2ª domenica del mese
Il Balôn, frequentatissimo anche da chi proviene da altre regioni, si trasforma ogni seconda domenica del mese, in Gran Balôn attirando moltissimi “brocanteurs” italiani e stranieri. Sulle 250 bancarelle sono esposti oggetti per ogni tasca: mobili, quadri e stampe, tessuti, giocattoli d’epoca, dischi e strumenti musicali e molto altro ancora. E chi si trova a passeggiare per Torino può spingersi fino in piazza Statuto, dove altre bancarelle espongono una selezione dei più importanti vini piemontesi “raccontati” dai loro produttori con possibilità di degustazione.
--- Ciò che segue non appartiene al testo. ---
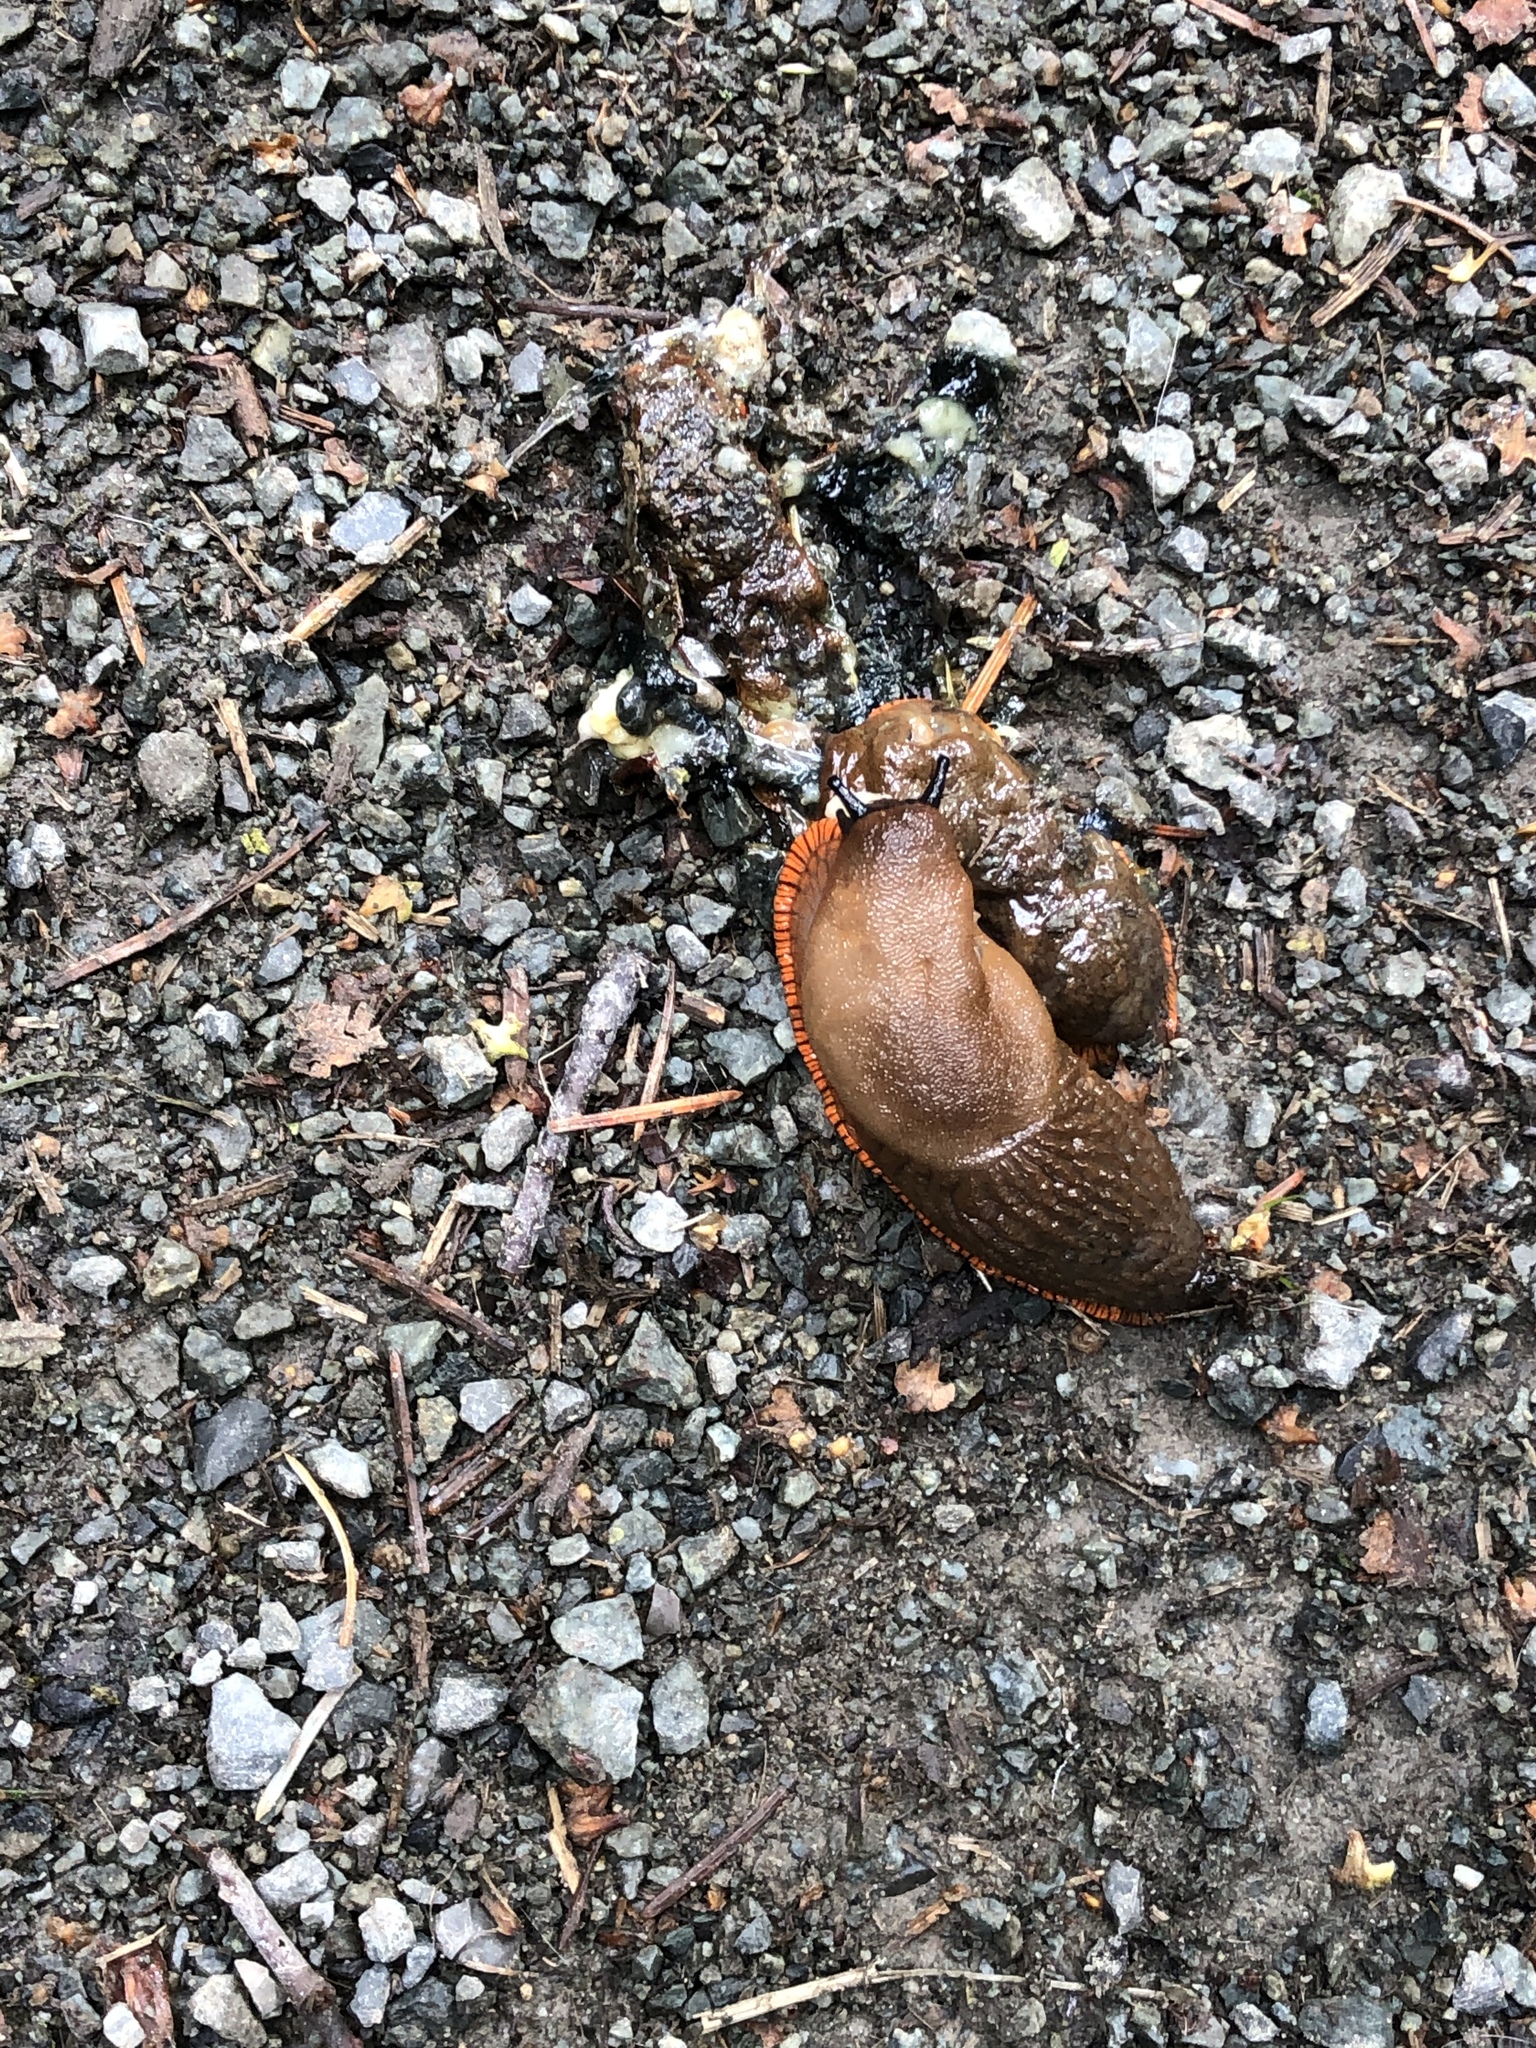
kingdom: Animalia
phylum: Mollusca
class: Gastropoda
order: Stylommatophora
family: Arionidae
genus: Arion
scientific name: Arion rufus
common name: Chocolate arion
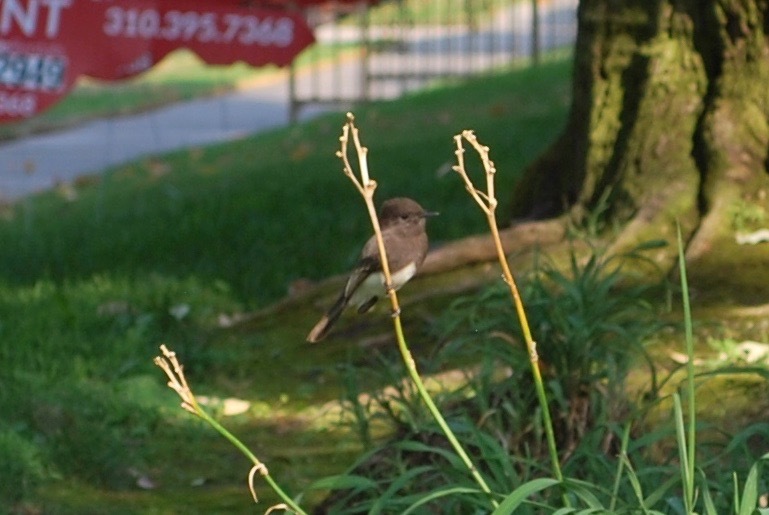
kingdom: Animalia
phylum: Chordata
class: Aves
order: Passeriformes
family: Tyrannidae
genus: Sayornis
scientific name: Sayornis nigricans
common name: Black phoebe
Contemporaneamente, nella storica piazzetta Carlo Alberto gli appassionati di vintage e modernariato possono sbizzarrirsi alla ricerca di abiti e oggetti rigorosamente datati tra il 1930 e il 1980.

3ª domenica del mese
Piazza Madama Cristina, cuore di San Salvario il quartiere più multietnico della città, è una vetrina di vini, salumi, pane e pasta regionali, formaggi, miele, frutta, mentre nella centrale piazza Palazzo di Città, sono proposti i prodotti che hanno ottenuto la certificazione di eccellenza artigiana dalla Regione Piemonte. Sulla Balconata di via San Donato si svolge la “Fiera del Viale Alberato”, in cui 70 bancarelle propongono oggetti usati e artigianato creativo. Ai piedi della collina, il borgo della Gran Madre è una piccola rive gauche sulle rive del Po dove si possono trovare abiti, bigiotteria, oggettistica e strumenti musicali rigorosamente vintage.

4ª domenica del mese
Dal centro alla prima periferia. In via Di Nanni, cuore di Borgo San Paolo, fino agli anni 70 quartiere operaio della città, vengono allestite oltre novanta bancarelle dedicate ai manufatti e ai prodotti artigianali. In piazza Abba, nel quartiere di Barriera di Milano, la quarta domenica di ogni mese è per i collezionisti un’occasione per fare un affare rovistando tra dipinti, miniature, stampe, mobili, oggetti d’epoca, gioielli, orologi antichi. Per i più golosi, invece, a Cit Turin, il quartiere liberty amato da Dario Argento, la storica piazza Benefica è una festa per gli occhi: verdura, miele, formaggi, vini, farine, funghi, uova e fiori rigorosamente “made in Piedmont”.